1. Business Problem. You need to it first so you can plan your attack of action.
2. Data Acquisition. You need to have some data to create your baseline of execution. This is where you set your start your baseline and measure results (gaining or losing).
3. Data Wrangling. You need your Data Scientist to help sanitize your data to bring the value out of it.
4. Exploratory Data Analysis (EDA). I first learn this keyword while learning Data Science at Simplilearn. I first see it as part of work flow of Data Wrangling. EDA studies the data to recommend models that best fit the data.
5. Data Exploration.
6. Conclusion or prediction. This is where we produce the reports.
7. Communication. Sharing the report to the management.

Useful tools for EDA Graphical Technique. Histogram and Scatter Plots are two popular graphical techniques to depict data.

Histogram graphically summarizes the distribution of a univariate datasets, it shows:

• the center or location of data
• the skewness of data
• the presence of outliers
• the presence of multiple nodes in the data
• and also use for continuous plotting technique, similar with Line Chart.

Scatter plot represent relationship between two variables, and provides answers these questions visually.
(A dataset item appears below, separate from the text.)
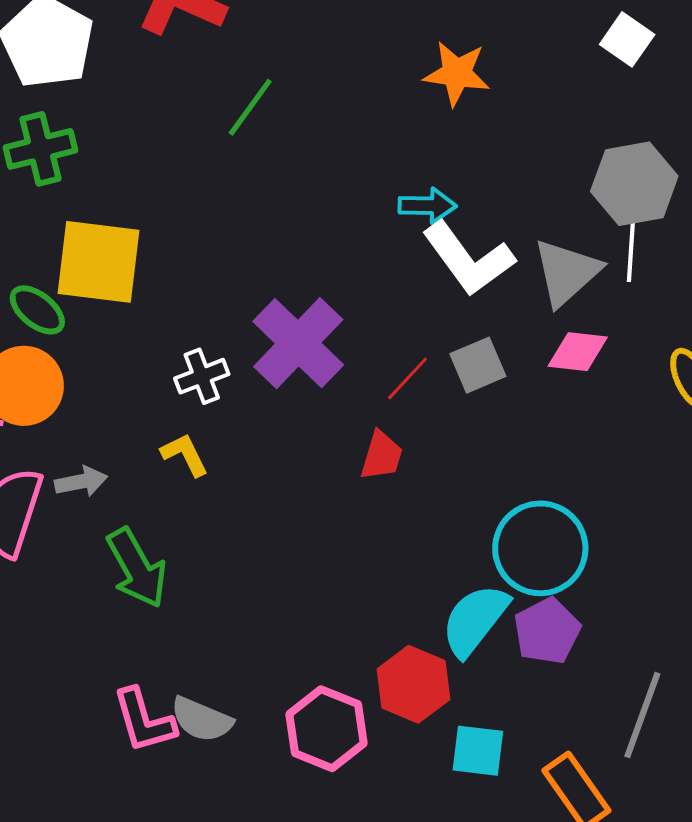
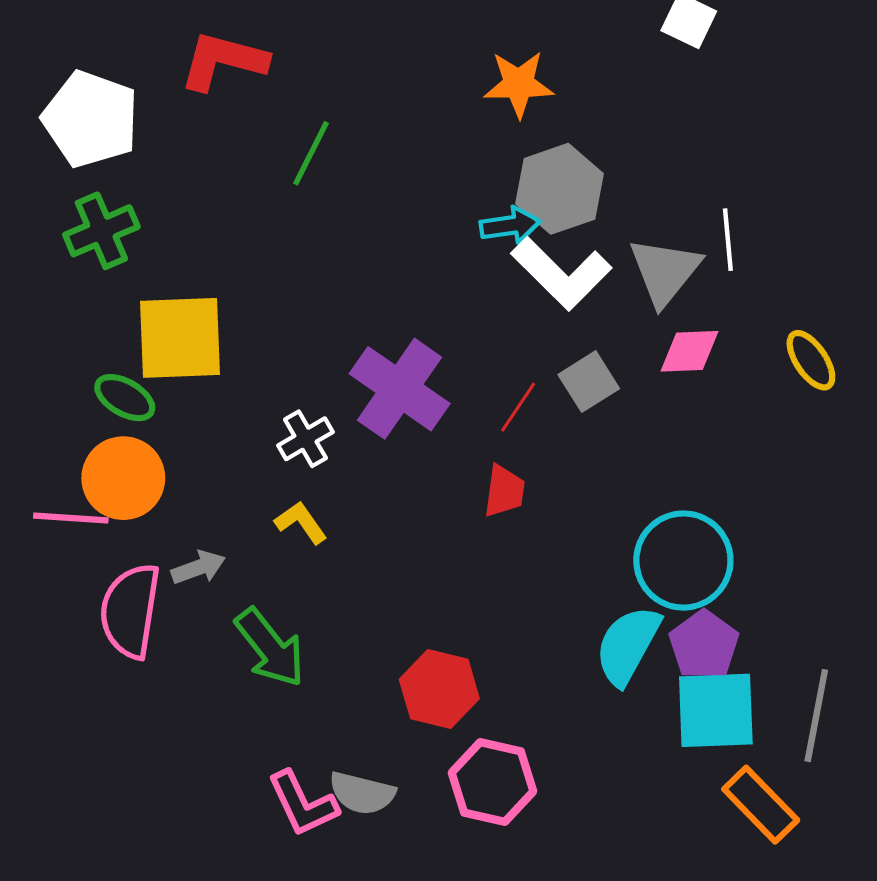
gray hexagon: (634, 184) -> (560, 189), moved
red hexagon: (413, 684) -> (439, 689), moved
cyan square: (478, 751) -> (716, 710), moved, size x1.5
• are variables X and Y related?
• are variables X and Y linearly related?
• are variables X and Y non-linearly related?
• Does change in variation of Y depend on X?
• are they outliers?

Data Types of Plotting.

• Numerical Data. There are two types of numerical data e.g. Discrete Data, distinct or counted values for example number of employees in a company or students in the class. The 2nd is Continuous Data where values within a range that can be measured. For example, height can be measured in feet or inches, weight in pounds or kilograms.
• Categorical Data. There are two categorical data e.g. Cluster or Group values. For example, students can be divided in different groups based on height – Tall, Medium and Short. The 2nd categorical data is Ordinal Data grouped values according to ranks. For example, a ranking systems.
• Time Series. Data measured in time blocks such date, month, year, time – hours, minutes and seconds.

Data Analytics – Skills and Tools

• Domain Knowledge
• Passion for Data
• Analytical approach

Data Acquisition

• Beautiful Soup for web scraping
• CSV or other file knowledge
• NumPy
• Pandas
• Database

Data Wrangling

• CSV or other file knowledge
• NumPy
• Pandas
• Database
• SciPy

Data Exploration

• NumPy
• SciPy
• Pandas
• Matplotlib

Conclusion or Predictions

• Scikit-Learn, the machine learning library
• CSV or other file knowledge
• NumPy
• Pandas
• Database
• SciPy

Communication or Data Visualization

• Pandas
• Database
• Matplotlib
• PPT
• CSV or other file knowledge

Key Takeaways to remember.

• Data analytics is used to solved business problems.
• Data analysis requires a number of skills and tools.
• Data wrangling, data exploration, and model selection processes are challenging.
• EDA includes quantitative and graphical techniques.
• Data visualization helps show data characteristics and patterns effectively.
• Hypothesis testing establishes the relationship between dependent and independent variables in the data analytics.